▶ _Task directions_
Your output should be the line with "align-items: center;" plus all following lines to the end of the records, exactly as written and nothing more.

▶ _Source data_
* * * * *
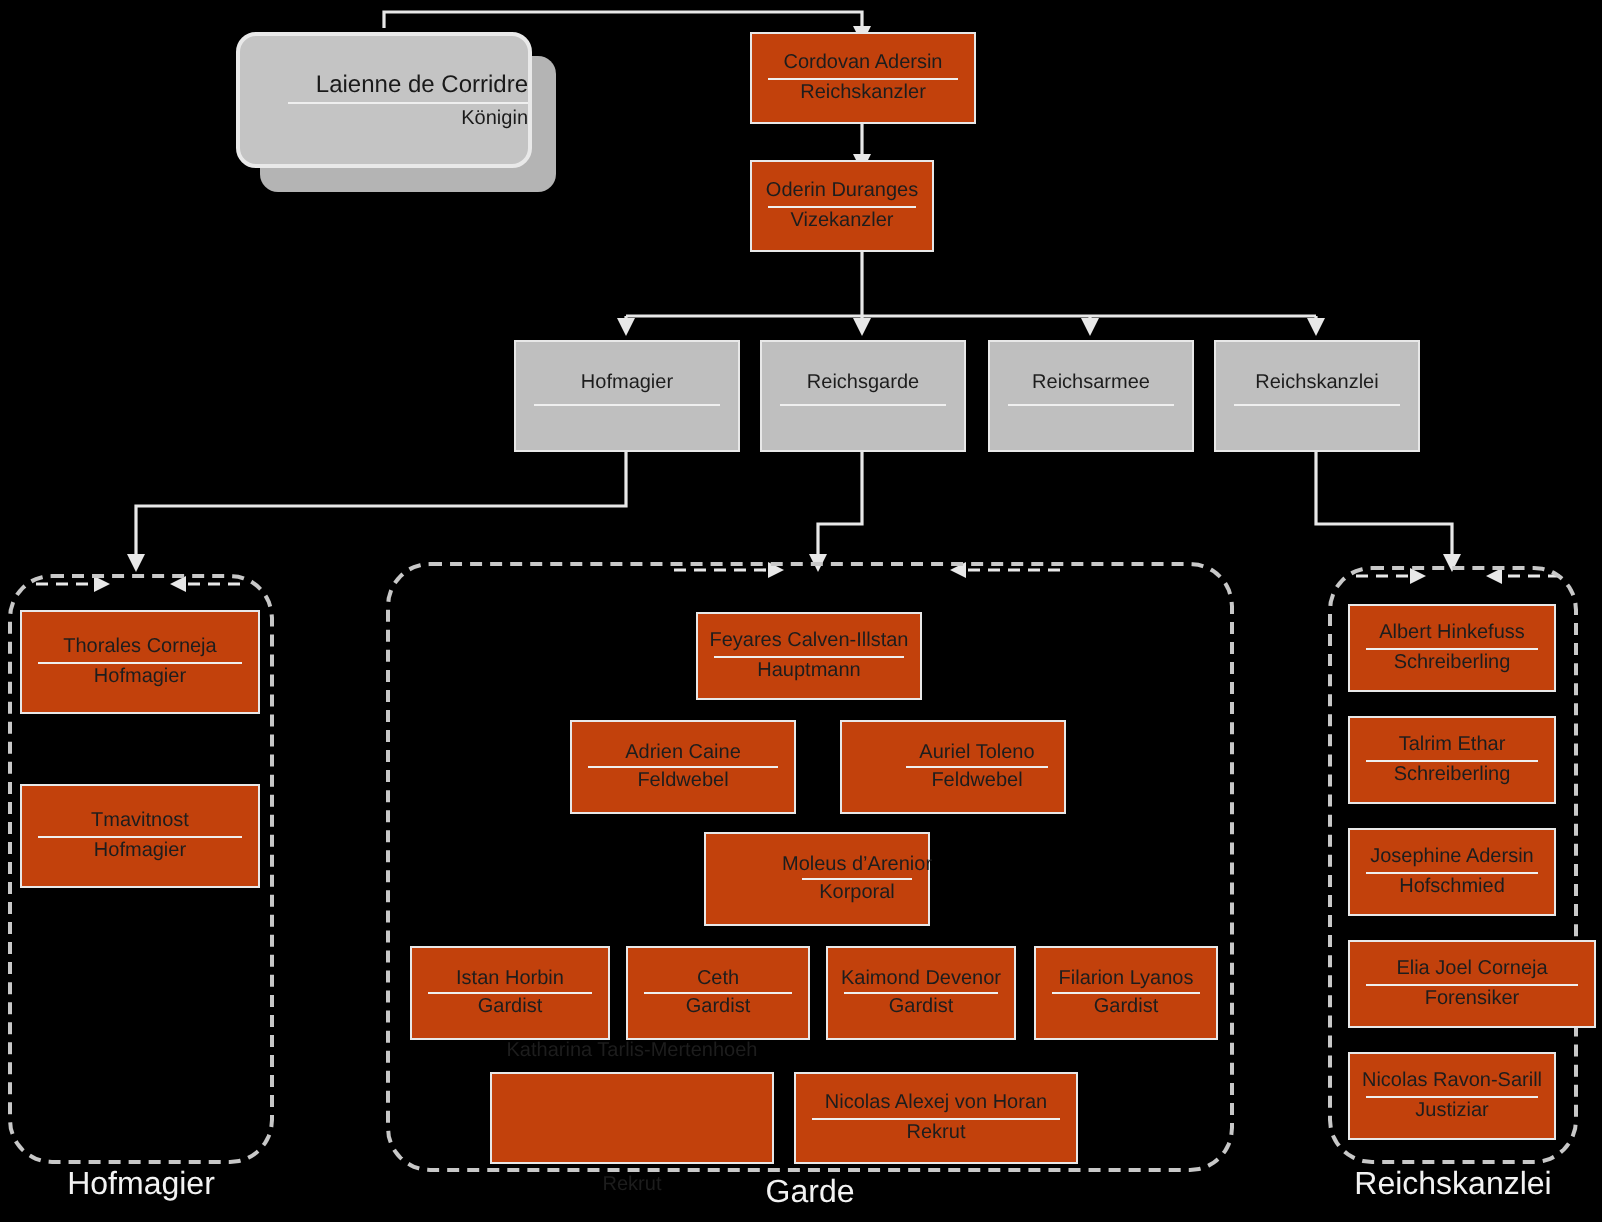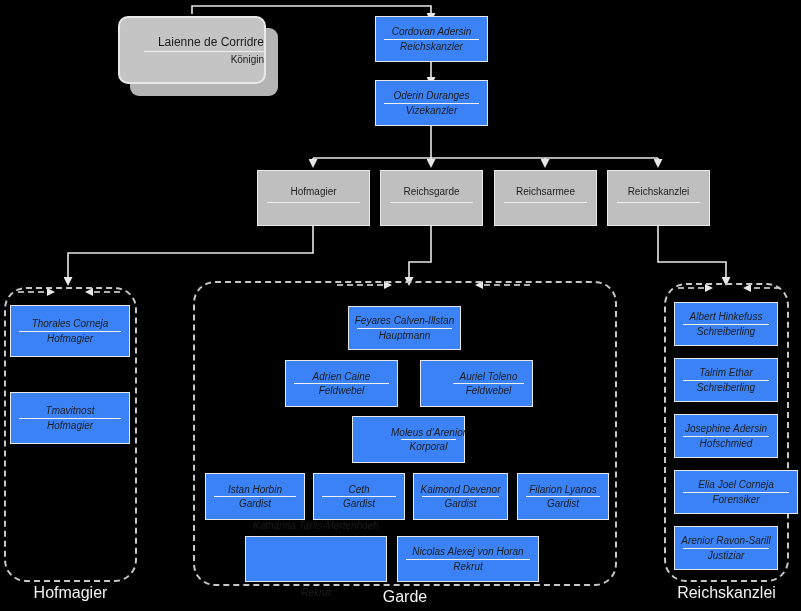--- a/index.html
+++ b/index.html
@@ -31,7 +31,7 @@
   .node {
     position: absolute;
     box-sizing: border-box;
-    background: #3b82f6;
+    background: #c2410c;
     border: 1px solid #e8e8e8;
     color: #1a1a1a;
     display: flex;
@@ -40,7 +40,6 @@
     align-items: center;
     text-align: right;
     line-height: 1.12;
-    font-style: italic;
   }
   .node .nm {
     font-size: 10px;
* * * * *
▶ _Written response_
     align-items: center;
     text-align: right;
     line-height: 1.12;
-    font-style: italic;
   }
   .node .nm {
     font-size: 10px;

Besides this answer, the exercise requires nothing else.